Lo último que recuerdo antes de perder el conocimiento es que el anciano se acercó y me dijo: “No hay haniwa sin cuerpo”.


Un frío me recorría el alma, no atinaba a darme cuenta qué era lo que estaba pasando, abrí los ojos lentamente y pude ver sobre mí una tela azul que me envolvía, la humedad de la tierra me había despertado del sueño, provocado por algún somnífero colocado en el vino. Sentí la respiración jadeante del anciano que revolvía la tierra y comencé a tratar de soltarme de la mortaja, sacudiendo mi cuerpo, aguantando un grito que quería escapar de mi garganta.
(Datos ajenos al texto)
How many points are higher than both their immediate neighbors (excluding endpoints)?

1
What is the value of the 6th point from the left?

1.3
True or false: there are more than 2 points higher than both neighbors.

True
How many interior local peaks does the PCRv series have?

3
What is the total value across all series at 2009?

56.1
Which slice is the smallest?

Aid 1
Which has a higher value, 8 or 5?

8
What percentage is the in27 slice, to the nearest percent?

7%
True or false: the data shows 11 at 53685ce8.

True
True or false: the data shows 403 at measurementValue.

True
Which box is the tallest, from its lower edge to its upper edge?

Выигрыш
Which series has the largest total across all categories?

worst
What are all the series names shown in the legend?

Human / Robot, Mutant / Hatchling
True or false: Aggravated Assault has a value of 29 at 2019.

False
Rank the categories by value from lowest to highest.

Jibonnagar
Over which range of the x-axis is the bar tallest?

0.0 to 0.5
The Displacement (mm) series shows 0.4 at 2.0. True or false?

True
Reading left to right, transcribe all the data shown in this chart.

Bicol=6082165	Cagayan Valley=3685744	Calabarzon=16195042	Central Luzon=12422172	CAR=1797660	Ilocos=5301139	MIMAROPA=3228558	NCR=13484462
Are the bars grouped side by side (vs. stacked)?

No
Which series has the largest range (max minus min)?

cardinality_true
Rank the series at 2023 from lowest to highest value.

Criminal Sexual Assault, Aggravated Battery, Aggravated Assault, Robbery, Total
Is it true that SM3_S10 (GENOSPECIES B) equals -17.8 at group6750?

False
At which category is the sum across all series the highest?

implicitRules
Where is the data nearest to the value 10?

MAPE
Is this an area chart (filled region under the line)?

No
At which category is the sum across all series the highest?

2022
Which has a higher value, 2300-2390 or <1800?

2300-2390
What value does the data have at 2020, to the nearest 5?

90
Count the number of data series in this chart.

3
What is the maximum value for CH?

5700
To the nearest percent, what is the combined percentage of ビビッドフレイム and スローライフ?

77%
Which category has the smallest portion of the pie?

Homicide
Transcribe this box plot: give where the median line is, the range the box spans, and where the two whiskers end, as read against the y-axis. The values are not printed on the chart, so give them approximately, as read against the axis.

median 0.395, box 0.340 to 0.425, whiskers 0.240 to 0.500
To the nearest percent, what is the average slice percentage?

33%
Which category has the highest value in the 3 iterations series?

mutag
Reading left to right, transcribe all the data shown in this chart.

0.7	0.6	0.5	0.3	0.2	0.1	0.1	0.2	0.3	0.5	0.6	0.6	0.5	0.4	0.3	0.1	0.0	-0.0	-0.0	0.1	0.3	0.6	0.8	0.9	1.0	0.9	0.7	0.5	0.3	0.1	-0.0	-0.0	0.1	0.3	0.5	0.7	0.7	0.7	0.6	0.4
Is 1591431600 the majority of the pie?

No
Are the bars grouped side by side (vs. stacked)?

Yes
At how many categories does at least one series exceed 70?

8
Cuando al fin  pude liberarme, asomé la cabeza y vi al anciano que cavaba una tumba. Había comenzado a llover nuevamente y hacía su trabajo menos pesado. Al costado del hueco pude observar una figura de arcilla con mis rasgos que terminó de convencerme del desequilibrio emocional del actor. Corrí descalza hacia la calle, con la improvisada mortaja aún sobre mis hombros, como un ajusticiado que escapa de su verdugo.

Así en ese estado me recogió una patrulla de policía. Descalza, sucia, mojada y con un pedazo de tela cubriendo mi cuerpo. Tuve que hacer muchas concesiones para comprobar que era quién decía ser. Les dije que era estudiante de antropología y realizando una excavación en un terraplén, éste, por acción de la lluvia, se vino sobre mí, casi enterrándome. Me creyeron y finalmente me llevaron a casa, aconsejándome una ducha y un buen descanso.

La frase que defendió mi tesis acerca de las esculturas de arcilla que se levantaban en el exterior  de las tumbas fue:”No hay haniwa sin cuerpo”


GLOSARIO

haniwa : escultura de arcilla que se levantaban en el exterior de las tumbas.

Doboko: armas de cobre

Dotaku: campanas de bronce

Dogu: figuritas de arcilla

Kabuki: forma popular del teatro japonés.

Sake: bebida alcohólica japonesa.

Wamono: tragedias familiares

Kimono: vestido tradicional.

Obi: franja ancha que ajusta el kimono.

Benkei saru-guma: hombre fuerte aunque gracioso.


Mie: el momento de mayor intensidad emocional que expresa a través de una imagen congelada.